I have ran the Get-ClusterLog command and found the section of the log where the service is started with ForceQuorum and can see that the service never fully starts up. The Log shows that it ends up stopping with the following errors:
00004c50.00003fac::2018/01/29-16:47:33.125 INFO [VSAM] Node Id for FD info: 92ac05bc-1da2-8bc8-bd73-e800ddb1f70a
00004c50.0000121c::2018/01/29-16:47:33.126 INFO [VSAM] Node Id for FD info: 364faf35-a476-379f-9e67-bba72d7bd352
00004c50.00003fac::2018/01/29-16:47:33.126 INFO [VSAM] BuildNetworkTarget: remote endpoint , node id 1, bufsize 744
00004c50.0000121c::2018/01/29-16:47:33.126 INFO [VSAM] BuildNetworkTarget: remote endpoint \Device\CLUSBFLT\BlockTarget$, node id 2, bufsize 744
00004c50.0000121c::2018/01/29-16:47:33.126 INFO [VSAM] SetClusterViewWithTarget: nodeid 2, nodeset 0x2
00004c50.00003fac::2018/01/29-16:47:33.126 INFO [VSAM] SetClusterViewWithTarget: nodeid 1, nodeset 0x2
00004c50.0000121c::2018/01/29-16:47:33.126 ERR [VSAM] IOCTL_CLUSPORT_GET_UPDATE_MEMBERSHIP_STATE failed: error 87
00004c50.0000121c::2018/01/29-16:47:33.126 INFO [VSAM] SetClusterViewWithTarget: waiting for completion for node 2
00004c50.00003fac::2018/01/29-16:47:33.126 ERR [VSAM] IOCTL_CLUSPORT_GET_UPDATE_MEMBERSHIP_STATE failed: error 87
00004c50.00003fac::2018/01/29-16:47:33.126 INFO [VSAM] SetClusterViewWithTarget: waiting for completion for node 1
00004c50.0000121c::2018/01/29-16:47:34.127 ERR [VSAM] IOCTL_CLUSPORT_GET_UPDATE_MEMBERSHIP_STATE failed: error 87
00004c50.0000121c::2018/01/29-16:47:34.127 INFO [VSAM] SetClusterViewWithTarget: waiting for completion for node 2
00004c50.00003fac::2018/01/29-16:47:34.127 ERR [VSAM] IOCTL_CLUSPORT_GET_UPDATE_MEMBERSHIP_STATE failed: error 87
00004c50.00003fac::2018/01/29-16:47:34.127 INFO [VSAM] SetClusterViewWithTarget: waiting for completion for node 1
00001270.00001228::2018/01/29-16:47:34.990 WARN [RHS] Cluster service has terminated. Cluster.Service.Running.Event got signaled.
00002d34.00001180::2018/01/29-16:47:34.990 WARN [RHS] Cluster service has terminated. Cluster.Service.Running.Event got signaled.

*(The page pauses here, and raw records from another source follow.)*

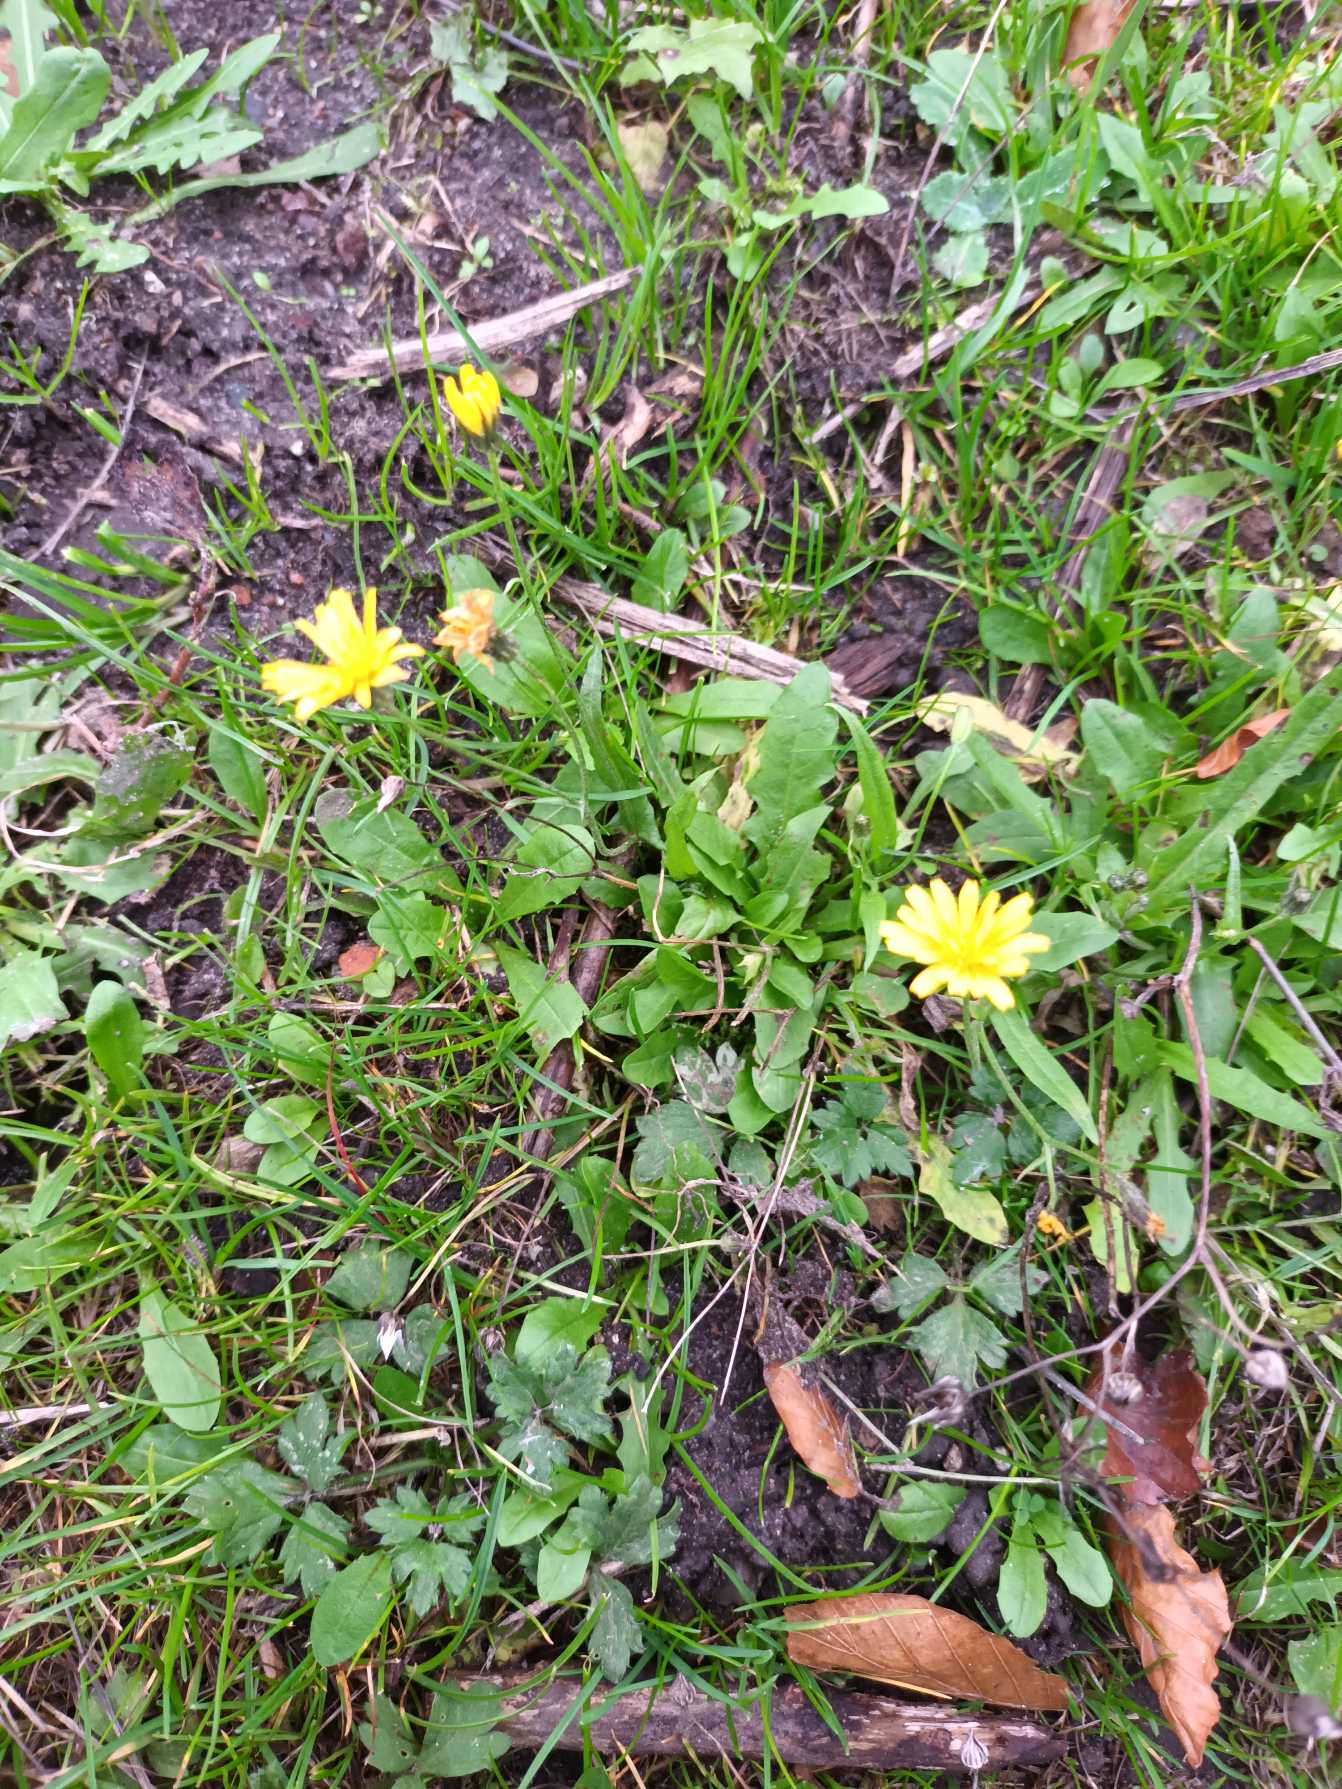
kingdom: Plantae
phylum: Tracheophyta
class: Magnoliopsida
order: Asterales
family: Asteraceae
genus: Crepis
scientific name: Crepis capillaris
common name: Grøn høgeskæg
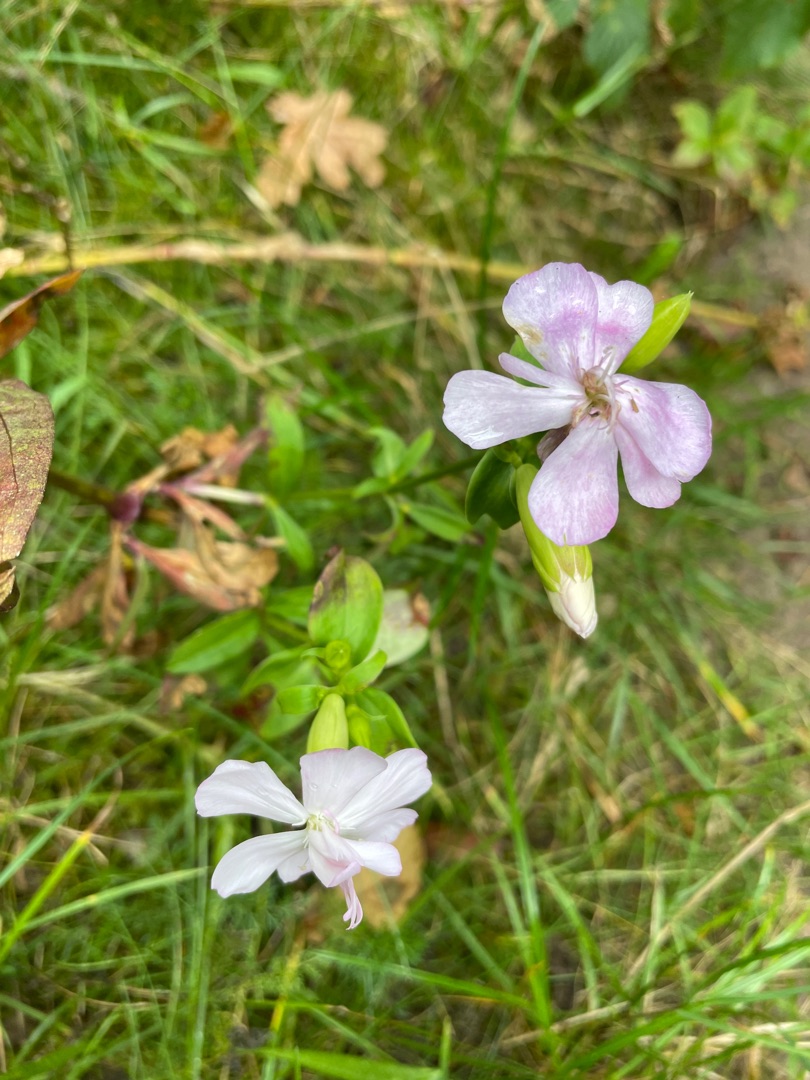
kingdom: Plantae
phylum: Tracheophyta
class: Magnoliopsida
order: Caryophyllales
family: Caryophyllaceae
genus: Saponaria
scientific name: Saponaria officinalis
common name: Sæbeurt
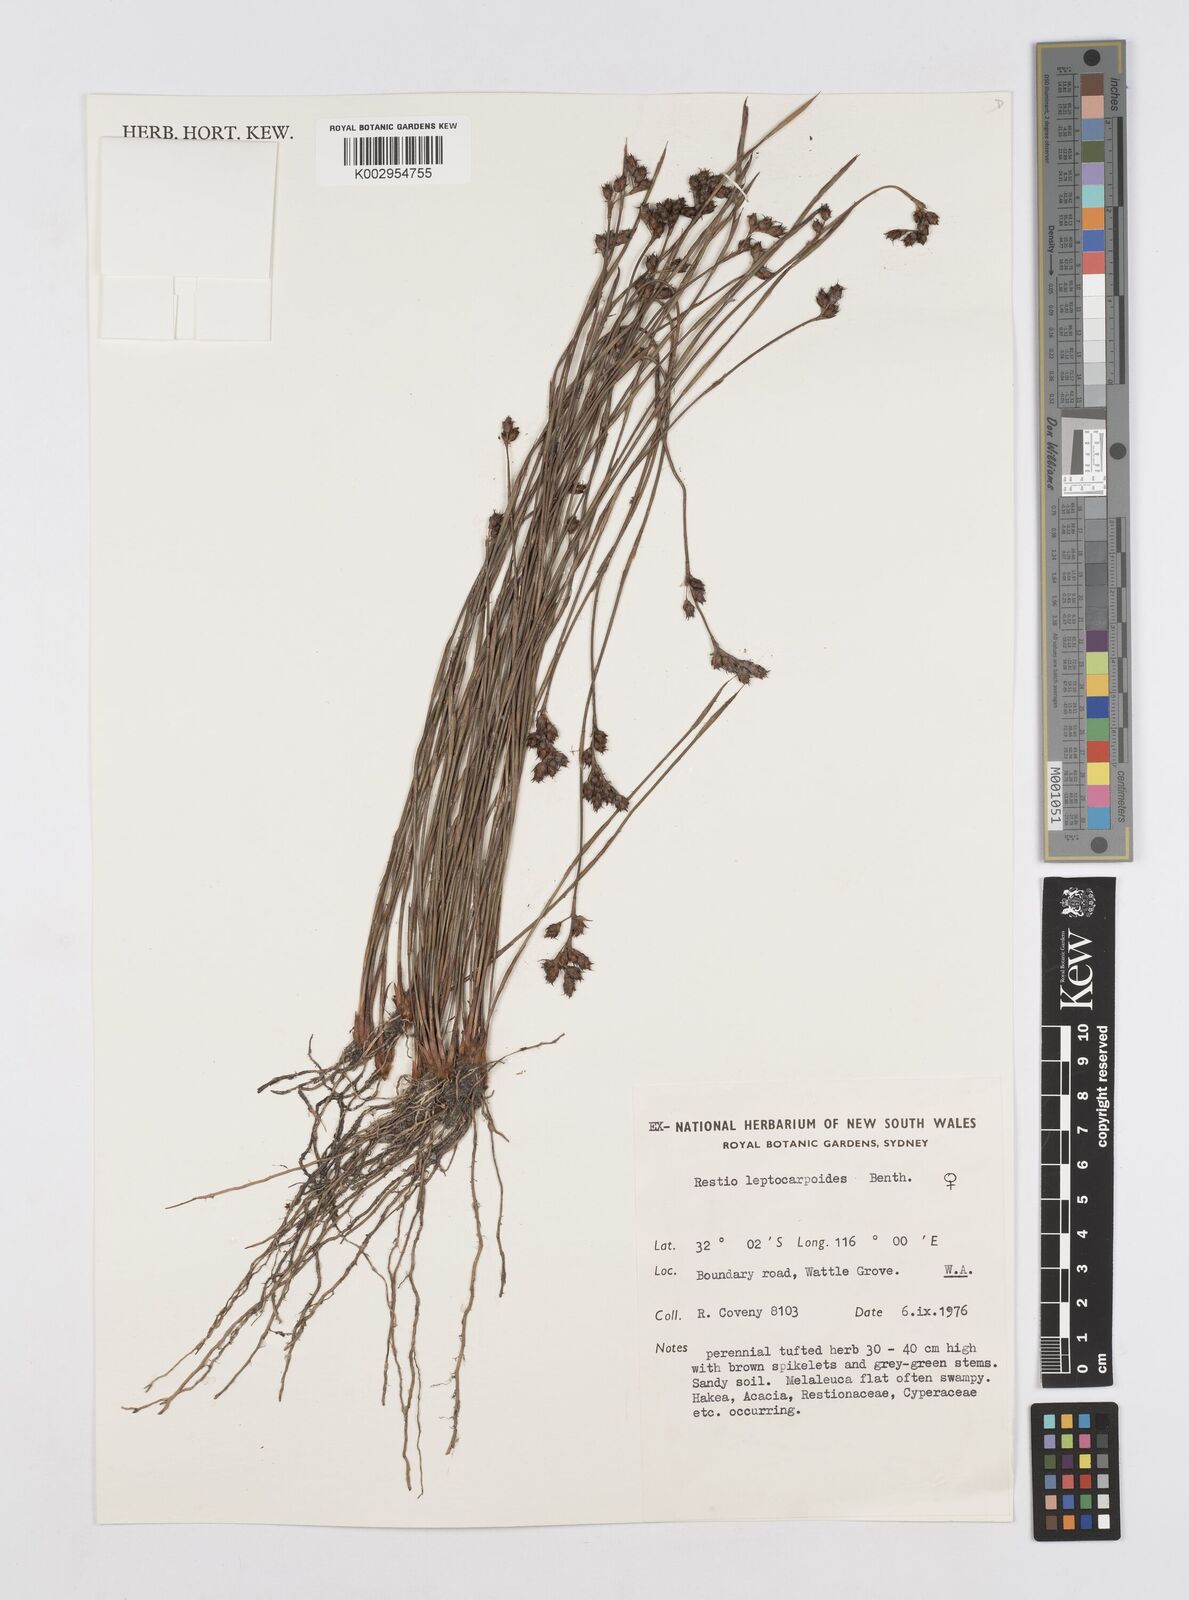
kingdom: Plantae
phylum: Tracheophyta
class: Liliopsida
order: Poales
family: Restionaceae
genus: Cytogonidium
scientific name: Cytogonidium leptocarpoides
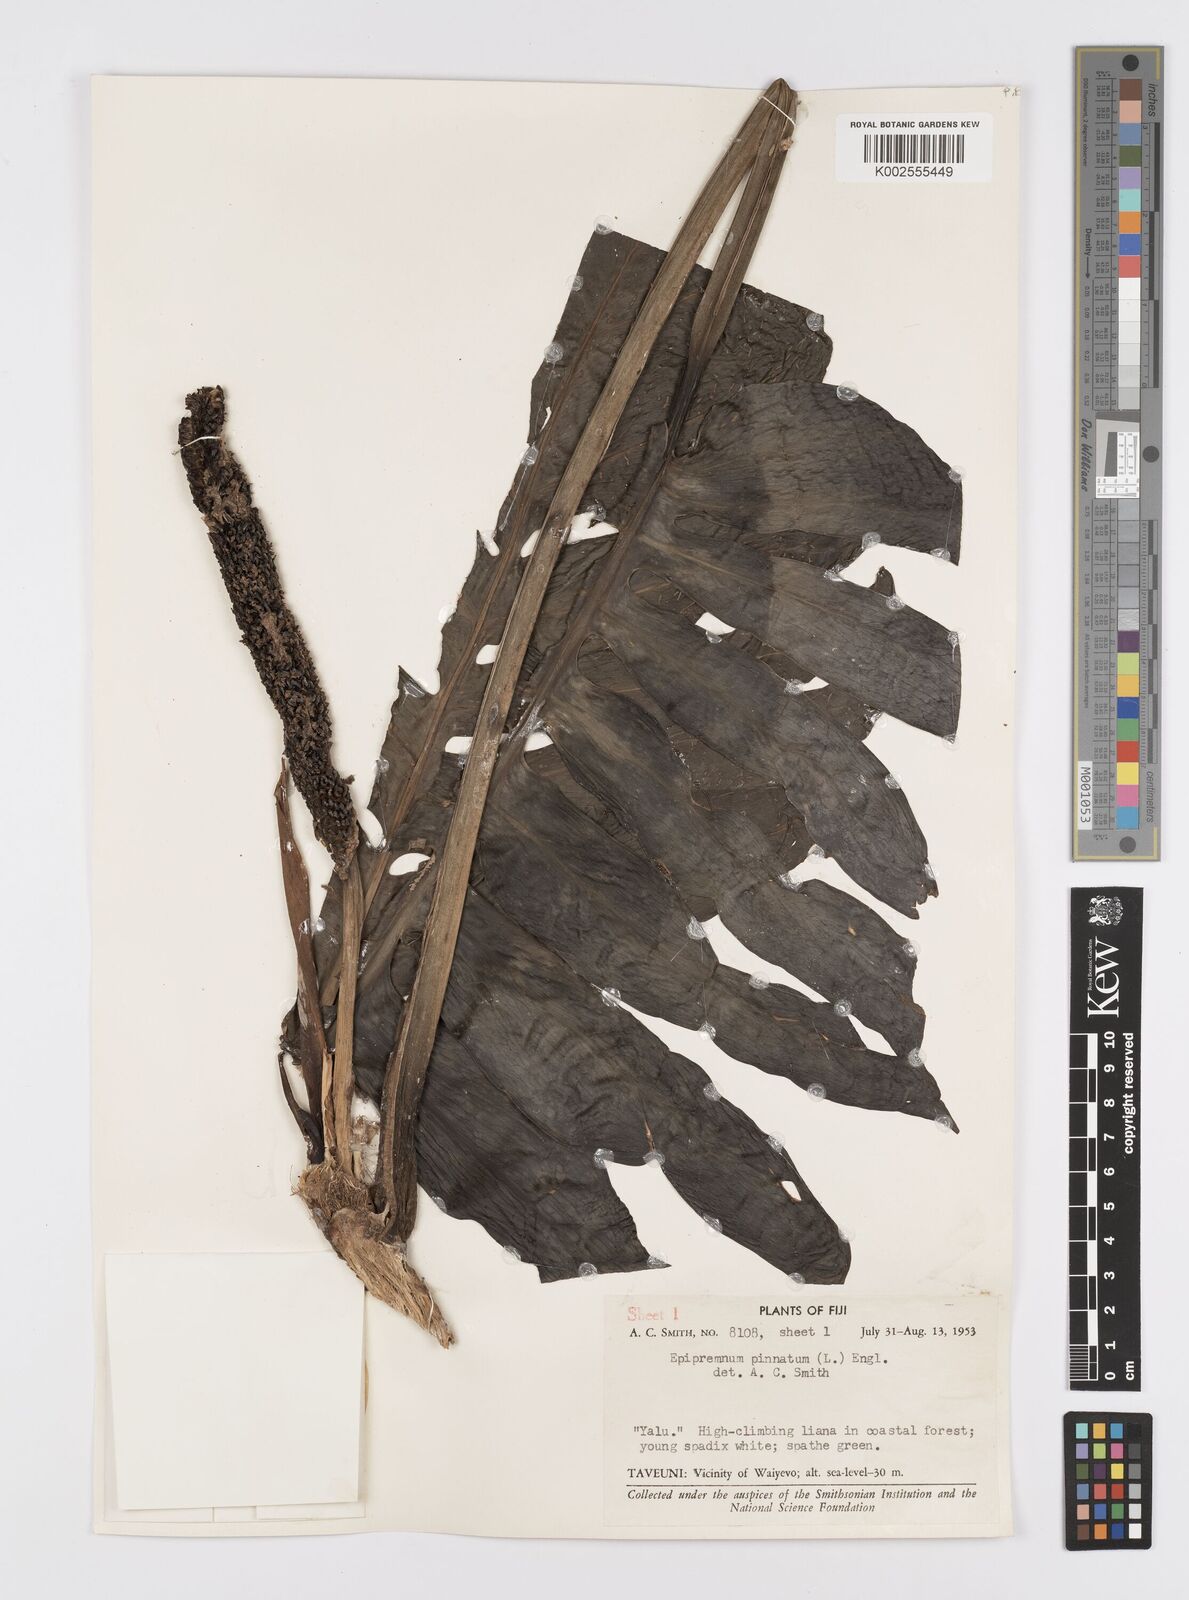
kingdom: Plantae
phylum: Tracheophyta
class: Liliopsida
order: Alismatales
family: Araceae
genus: Epipremnum
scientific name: Epipremnum pinnatum
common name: Centipede tongavine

00001270.00001228::2018/01/29-16:47:34.992 INFO [RHS] Exiting.
00002d34.00001180::2018/01/29-16:47:35.003 INFO [RHS] Exiting.
I can't find much on the above, but I do know that error 87 is "The parameter is incorrect". Which, is not very helpful in the case. If we try and force the cluster service to start manually with ForceQuorum, it never fully starts up and actually gets stuck in a starting loop where it starts and stops constantly and logs to the event log with the error "The parameter is incorrect".
We have since rebuilt and reconfigured both Exchange 2016 servers in an attempt to resolve this problem and have ended up facing the exact same issue. I have included a link to the logs below, as that may provide some more information that I may be missing here.
https://1drv.ms/f/s!ApEl8Q3xIvLoiDrVH8juRS0TjQHB
Personally, I think this may be a clustering issue, as we can't get the cluster service to start once the other Exchange server and witness are offline. We have configured multi-site SQL servers with AlwaysOn Database Availability groups and have forced fail over and forced quorum to test bringing those online without issue. So, I am a bit surprised this is doing this. This is our first experience with a failover cluster without an administrative access point, but using the PowerShell CmdLets to check cluster, node and resource health before the attempted fail over shows everything in a good state. I'm not sure what else to look at. Any help with this would be greatly appreciated.